- _Task to complete_
How many lines in the records below contain the word "Informationen"? Answer with the number only.

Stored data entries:
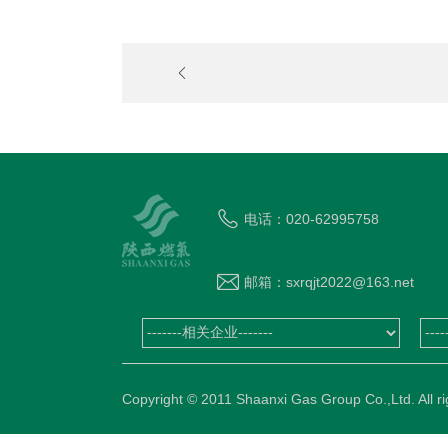
集团公司党委传达学习习近平总书记 重要讲
和全国“两会”精神
电话：020-62995758
邮箱：sxrqjt2022@163.net
Copyright © 2011 Shaanxi Gas Group Co.,Ltd. 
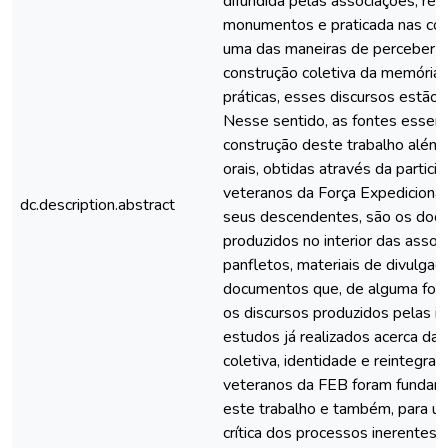
difundida pelas associações, rea
monumentos e praticada nas c
uma das maneiras de perceber 
construção coletiva da memória 
práticas, esses discursos estão 
Nesse sentido, as fontes essenci
construção deste trabalho além 
orais, obtidas através da partici
veteranos da Força Expedicionári
dc.description.abstract
seus descendentes, são os doc
produzidos no interior das assoc
panfletos, materiais de divulgaç
documentos que, de alguma for
os discursos produzidos pelas in
estudos já realizados acerca da
coletiva, identidade e reintegraç
veteranos da FEB foram fundame
este trabalho e também, para um
crítica dos processos inerentes 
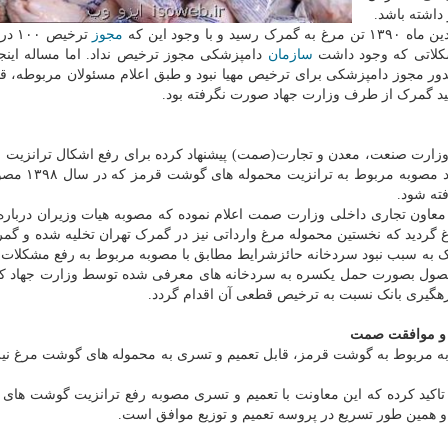
داشته باشد.
 وجود این که
مجوز
ترخیص
شکلاتی که وجود داشت
سازمان
دامپزشکی مجوز ترخیص نداد. اما مساله اینجا
ور مجوز دامپزشکی برای ترخیص مهیا نبود و طبق اعلام مسئولان مربوطه، قب
ید گمرک از طرف وزارت جهاد صورت نگرفته بود.
ا وزارت صنعت، معدن و تجارت(صمت) پیشنهاد کرده برای رفع اشکال ترانزیت 
وارداتی و باتوجه به نبود مصوبه ای در این مور
فته شود.
معاون تجاری داخلی وزارت صمت اعلام نموده که مصوبه هیات وزیران درباره
اغ گردید که نخستین محموله مرغ وارداتی نیز در گمرک تهران تخلیه شده و گ
رک به سبب نبود سردخانه حائزشرایط مطابق با مصوبه مربوط به رفع مشکلات 
حصول بصورت حمل یکسره به سردخانه های معرفی شده توسط وزارت جهاد ک
 رهگیری بانک نسبت به ترخیص قطعی آن اقدام گردد.
غ و موافقت صمت
 مربوط به گوشت قرمز، قابل تعمیم و تسری به محموله های گوشت مرغ نیز 
 تاکید کرده که این معاونت با تعمیم و تسری مصوبه رفع ترانزیت گوشت های 
 همین طور تسریع در پروسه تعمیم و توزیع موافق است.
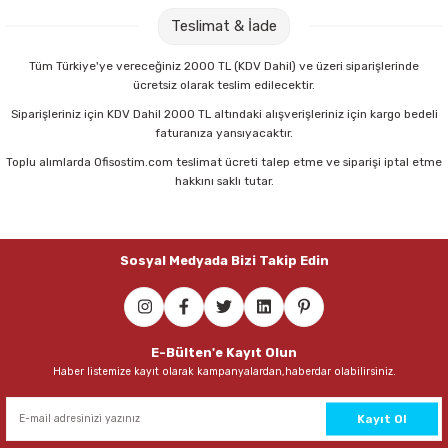
Faber-Castell Candy Pvc-Free Kılıflı Metalik Silgi
Teslimat & İade
24,00 TL
Tüm Türkiye'ye vereceğiniz 2000 TL (KDV Dahil) ve üzeri siparişlerinde
ücretsiz olarak teslim edilecektir.
Sepete Ekle
Siparişleriniz için KDV Dahil 2000 TL altındaki alışverişleriniz için kargo bedeli
faturanıza yansıyacaktır.
Toplu alımlarda Ofisostim.com teslimat ücreti talep etme ve siparişi iptal etme
hakkını saklı tutar.
Sosyal Medyada Bizi Takip Edin
E-Bülten'e Kayıt Olun
Haber listemize kayıt olarak kampanyalardan,haberdar olabilirsiniz.
Kayıt Ol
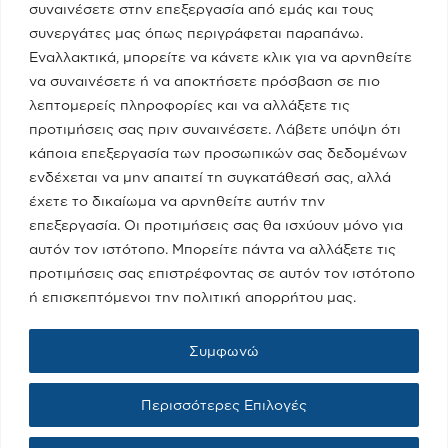
συναινέσετε στην επεξεργασία από εμάς και τους
συνεργάτες μας όπως περιγράφεται παραπάνω.
Εναλλακτικά, μπορείτε να κάνετε κλικ για να αρνηθείτε
να συναινέσετε ή να αποκτήσετε πρόσβαση σε πιο
λεπτομερείς πληροφορίες και να αλλάξετε τις
προτιμήσεις σας πριν συναινέσετε. Λάβετε υπόψη ότι
κάποια επεξεργασία των προσωπικών σας δεδομένων
ενδέχεται να μην απαιτεί τη συγκατάθεσή σας, αλλά
έχετε το δικαίωμα να αρνηθείτε αυτήν την
Τελευταία Νέα
επεξεργασία. Οι προτιμήσεις σας θα ισχύουν μόνο για
Παραπολιτικά 90.1 / Δημήτρης
αυτόν τον ιστότοπο. Μπορείτε πάντα να αλλάξετε τις
Τάκης, Χριστίνα Κοραή
προτιμήσεις σας επιστρέφοντας σε αυτόν τον ιστότοπο
08/05/2023
ή επισκεπτόμενοι την πολιτική απορρήτου μας.
Συμφωνώ
Real fm / Νίκος Χατζηνικολάου
05/05/2023
Περισσότερες Επιλογές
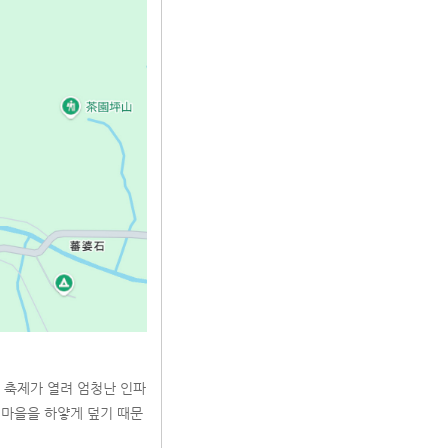
화웨 축제가 열려 엄청난 인파
과 마을을 하얗게 덮기 때문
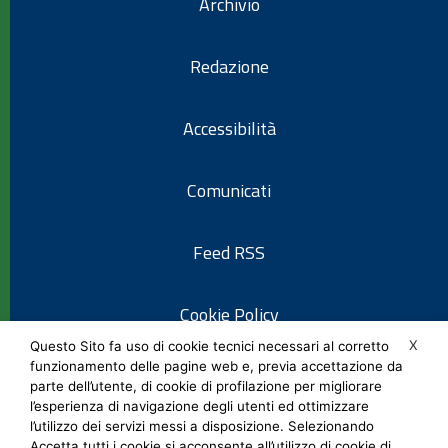
Archivio
Redazione
Accessibilità
Comunicati
Feed RSS
Cookie Policy
X
Questo Sito fa uso di cookie tecnici necessari al corretto
funzionamento delle pagine web e, previa accettazione da
Informativa privacy
parte dell’utente, di cookie di profilazione per migliorare
l’esperienza di navigazione degli utenti ed ottimizzare
l’utilizzo dei servizi messi a disposizione. Selezionando
Note legali
Accetta tutti i cookie si acconsente all’utilizzo di cookie di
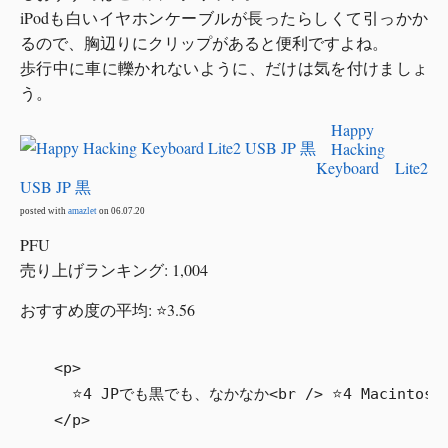
iPodも白いイヤホンケーブルが長ったらしくて引っかか
るので、胸辺りにクリップがあると便利ですよね。
歩行中に車に轢かれないように、だけは気を付けましょ
う。
Happy
Hacking
Keyboard Lite2
USB JP 黒
posted with
amazlet
on 06.07.20
PFU
売り上げランキング: 1,004
おすすめ度の平均: ⭐3.56
  <p>

    ⭐4 JPでも黒でも、なかなか<br /> ⭐4 Macin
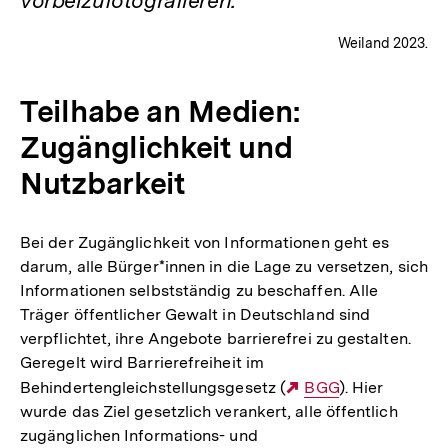
vorbeizufotografieren.
Weiland 2023.
Teilhabe an Medien:
Zugänglichkeit und
Nutzbarkeit
Bei der Zugänglichkeit von Informationen geht es
darum, alle Bürger*innen in die Lage zu versetzen, sich
Informationen selbstständig zu beschaffen. Alle
Träger öffentlicher Gewalt in Deutschland sind
verpflichtet, ihre Angebote barrierefrei zu gestalten.
Geregelt wird Barrierefreiheit im
Behindertengleichstellungsgesetz (
Externer
BGG
). Hier
wurde das Ziel gesetzlich verankert, alle öffentlich
Link:
zugänglichen Informations- und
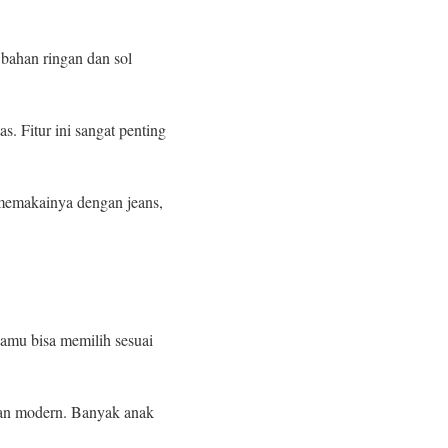
bahan ringan dan sol
s. Fitur ini sangat penting
memakainya dengan jeans,
Kamu bisa memilih sesuai
 dan modern. Banyak anak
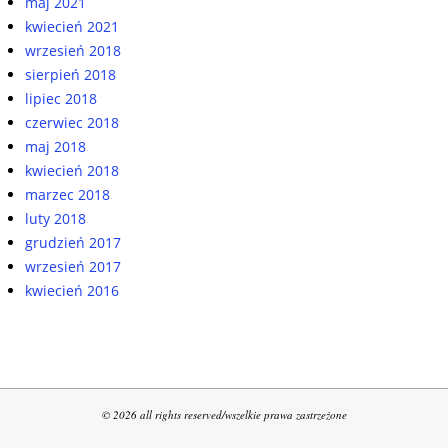
maj 2021
kwiecień 2021
wrzesień 2018
sierpień 2018
lipiec 2018
czerwiec 2018
maj 2018
kwiecień 2018
marzec 2018
luty 2018
grudzień 2017
wrzesień 2017
kwiecień 2016
© 2026 all rights reserved/wszelkie prawa zastrzeżone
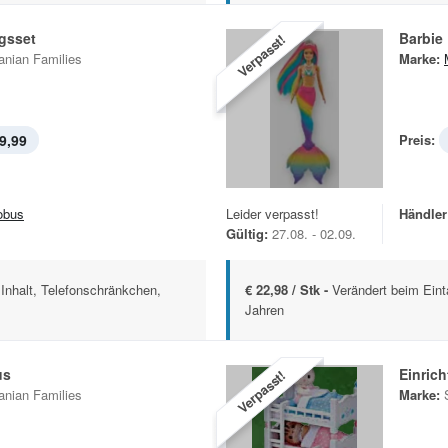
gsset
Barbie
Verpasst!
anian Families
Marke:
9,99
Preis:
obus
Leider verpasst!
Händler
Gültig:
27.08. - 02.09.
Inhalt, Telefonschränkchen,
€ 22,98 / Stk -
Verändert beim Eint
Jahren
us
Einric
Verpasst!
anian Families
Marke:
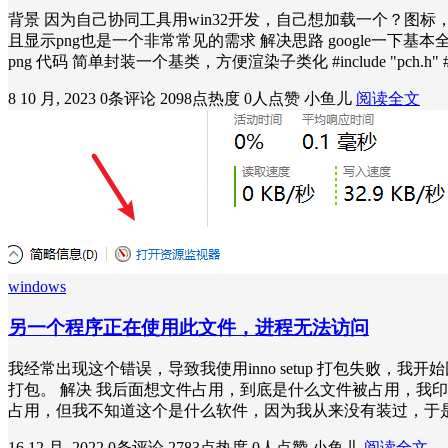
背景 因为自己协同工具用win32开发，自己想加载一个？图标，如
且显示png也是一个非常常见的需求 解决思路 google一下基
png 代码 简单封装一个基类，方便渲染子类化 #include "pch.h" #in
8 10 月, 2023
0条评论
2098点热度
0人点赞
小鱼儿
阅读全文
windows
另一个程序正在使用此文件，进程无法访问
我经常出现这个错误，导致我使用inno setup 打包失
打包。 解决 我后面想文件占用，到底是什么文件被占用，我印象中i
占用，但我不知道这个是什么软件，因为我从来没有装过，于是搜索
16 12 月, 2022
0条评论
2783点热度
0人点赞
小鱼儿
阅读全文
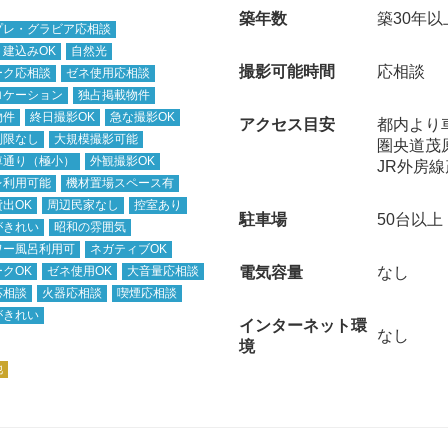
築年数
築30年以
プレ・グラビア応相談
ト建込みOK
自然光
撮影可能時間
応相談
ーク応相談
ゼネ使用応相談
ロケーション
独占掲載物件
物件
終日撮影OK
急な撮影OK
アクセス目安
都内より
制限なし
大規模撮影可能
圏央道茂
車通り（極小）
外観撮影OK
JR外房
レ利用可能
機材置場スペース有
出OK
周辺民家なし
控室あり
駐車場
50台以上
がきれい
昭和の雰囲気
ワー風呂利用可
ネガティブOK
クOK
ゼネ使用OK
大音量応相談
電気容量
なし
応相談
火器応相談
喫煙応相談
がきれい
インターネット環
なし
境
他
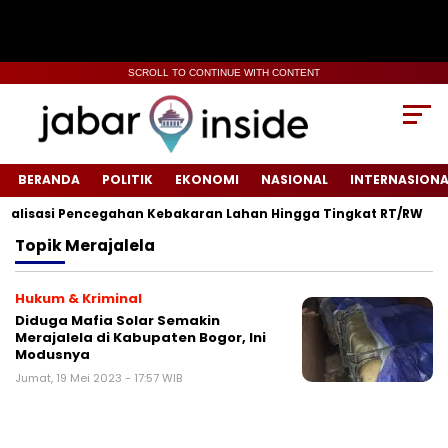
SCROLL TO CONTINUE WITH CONTENT
BERANDA
POLITIK
EKONOMI
NASIONAL
INTERNASIONA
alisasi Pencegahan Kebakaran Lahan Hingga Tingkat RT/RW‎
Topik
Merajalela
Hukum & Kriminal
Diduga Mafia Solar Semakin
Merajalela di Kabupaten Bogor, Ini
Modusnya
Jumat, 19 Mei 2023 - 17:57 WIB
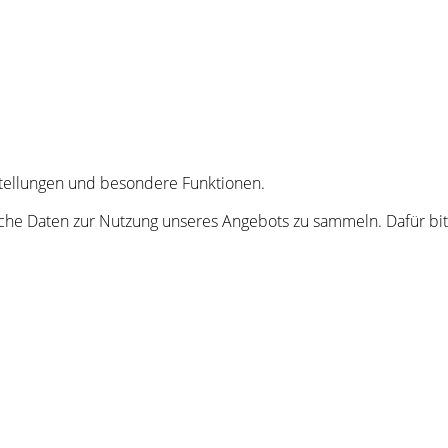
nstellungen und besondere Funktionen.
he Daten zur Nutzung unseres Angebots zu sammeln. Dafür bitt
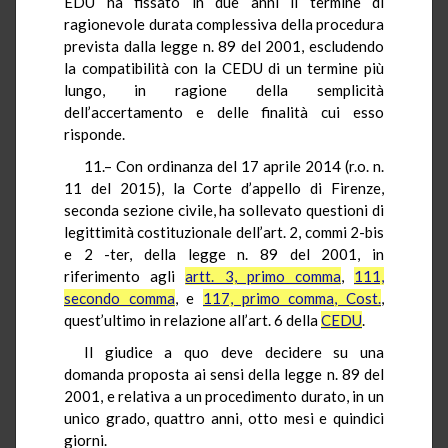
EDU ha fissato in due anni il termine di
ragionevole durata complessiva della procedura
prevista dalla legge n. 89 del 2001, escludendo
la compatibilità con la CEDU di un termine più
lungo, in ragione della semplicità
dell’accertamento e delle finalità cui esso
risponde.
11.– Con ordinanza del 17 aprile 2014 (r.o. n.
11 del 2015), la Corte d’appello di Firenze,
seconda sezione civile, ha sollevato questioni di
legittimità costituzionale dell’art. 2, commi 2-bis
e 2 -ter, della legge n. 89 del 2001, in
riferimento agli
artt. 3, primo comma
,
111,
secondo comma
, e
117, primo comma, Cost.
,
quest’ultimo in relazione all’art. 6 della
CEDU
.
Il giudice a quo deve decidere su una
domanda proposta ai sensi della legge n. 89 del
2001, e relativa a un procedimento durato, in un
unico grado, quattro anni, otto mesi e quindici
giorni.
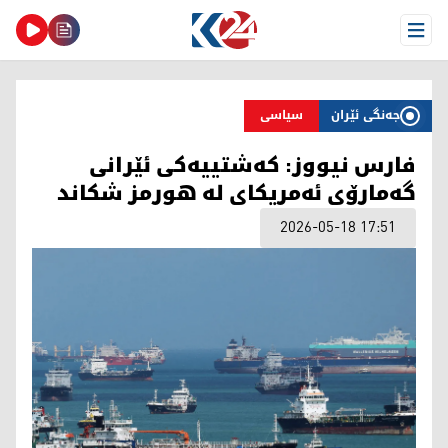
Open Menu
جەنگی ئێران
سیاسی
فارس نیووز: کەشتییەکی ئێرانی
گەمارۆی ئەمریکای لە هورمز شکاند
2026-05-18 17:51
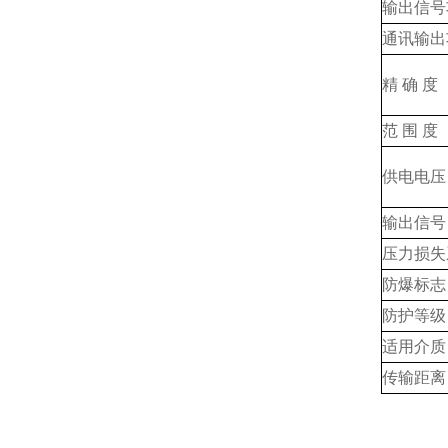
输出信号
通讯输出
精 确 度
范 围 度
供电电压
输出信号
压力损失
防爆标志
防护等级
适用介质
传输距离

- _Your solution_
2